Cancer is one of the most fearful, and justly so, one of the most dreadful diseases to which the human family is liable.” So writes John C. Gunn, MD, in his 1864 book Gunn’s New Domestic Physician: Home Book of Health. In the minds of most people, things have not really changed much in the past 145 years.
Cancer is still one of the most dreaded diseases. Perhaps one of the reasons is that cancer is amazingly complex, involving profound changes in the basic genome and changes of cellular machinery that control cell reproduction, differentiation, and death.
From a medical perspective, the basic question is: How does a normal cell become cancerous? Is it sequential? Is it cumulative? What are the steps? Do they have to occur in a specific order? Can we define them? Can we find commonality among different types of cancer from different organs or are they separate and distinct? Why do not all cells become cancerous? Are there cellular mechanisms that somehow attempt to prevent these changes and, if so, why do they fail?
All of the attempts to answer these questions and the accompanying rhetoric have perhaps drowned out what is starting to become a rather sharply focused theory of the molecular basis of cancer. The most boiled-down concept of cancer is that there are genes that suppress the development of cancer and genes that promote the character traits of cancer. Derangements of either or both can lead to the development of cancer.
Yet this basic concept is too simple. Six fundamental changes may be required for a cell to turn cancerous. An article written in Cell by Douglas Hanahan and Robert Weinberg in January 2000, “The Hallmarks of Cancer,” outlined what appears to be the simplest conceptual model. They suggested that “the vast catalog of cancer cell genotypes is a manifestation of six essential alterations in cell physiology that collectively dictate malignant growth.”
Each of these alterations allows the cell to overcome the natural defense mechanisms of cancer prevention. Every cell has at least one and, in most cases, a number of genes that control each of the six functions. Our cells actually have processes that attempt to prevent these six characteristics from becoming activated. Sometimes a protective process is not present at birth, but in most cases the changes appear to be acquired changes to the genome that appear after birth — changes induced by diet, radiation, or toxins. The changes can be either in the control mechanism of a gene or damage to the actual gene itself.
The result is that the brakes attempting to stop tumorigenesis are broken and the accelerator is stuck. In addition, the willingness of the tumor to listen to surrounding cells is shut off and the tumor orders its own blood supply.
One of the current challenges is to use this knowledge to predict how tumors will act and how they will respond to chemotherapy. The overall response rate to chemotherapeutic drugs is in the 25–30 percent response range, so knowing the tumor susceptibility should advance clinical outcomes.
For example, several years ago Genomic Health developed Oncotype Dx, a gene expression assay for breast cancer. This test looks at 21 genes for an overall picture of how a breast cancer tumor will act over time, based on tumor bank samples of patients enrolled in already completed, randomized controlled trials.
Several organizations have established Oncotype Dx as part of their recommended guidelines for the treatment of node negative, estrogen receptor positive breast cancer. This test has crossed the hurdle of acceptability and is now widely being used by oncologists.
In early 2010 a second cancer, stage II colon cancer, may find itself in the cross hairs of genomic testing.
Genomic Health is well on its way to developing and quantifying the clinical benefits of quantitative tumor biology in a test termed the Oncyotype Dx colon-cancer test and risk score. Its gene validation study was based on an analysis of tissue samples from more than 1,800 patients with colon cancer and looked at 760 candidate genes to determine the target genes responsible for tumor aggressiveness and chemotherapy response.
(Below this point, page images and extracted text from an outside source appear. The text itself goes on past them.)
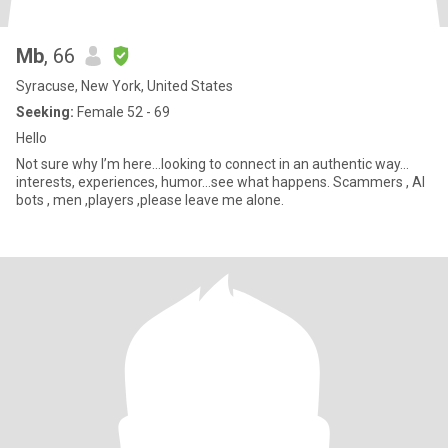
Mb
, 66
Syracuse, New York, United States
Seeking:
Female 52 - 69
Hello
Not sure why I’m here…looking to connect in an authentic way…
interests, experiences, humor…see what happens. Scammers , AI
bots , men ,players ,please leave me alone.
A clinical validation study in about 1,500 patients was recently reported at the 2009 ASCO meeting to clinically validate the gene discovery findings. Half of the patients had chemotherapy and half received surgical treatment alone.
Following these patients for more than six years, the study found that 44 percent had a three-year risk of recurrence of just 12 percent, which is considered a low risk. The high risk group (26 percent) had a risk of recurrence at three years of 26 percent. Thus, the assay is capable of discerning those patients that are low/high risk and, based on the risk/benefit for the patient, the physician can individualize the treatment plan.
Although the test did not meet its secondary endpoint of being able to predict which patients might benefit from chemotherapy, the Oncotype Dx colon cancer test and risk score should offer important information to both cancer patients and their physicians. The new test should be available early next year.
The immense amount of work being done in genomics will soon bear more fruit. Are health plans prepared to handle the level of science and the analysis of the evidence needed to manage this area? Are they establishing and maintaining contact with cutting edge companies that are developing the science that will rapidly lead to a personalized approach? Are they willing to use their bully pulpit to drive these changes into the world of clinical medicine? Will they start to track the use of these tests and the resultant patient and physician behavior and outcomes?
These questions are in the forefront of an exciting new frontier of understanding quantitative tumor biology and applying the knowledge of tumor biology and drug responsiveness to what might be described as the “sweet spot” for payers — using the right cancer drug for the right patient at the right time.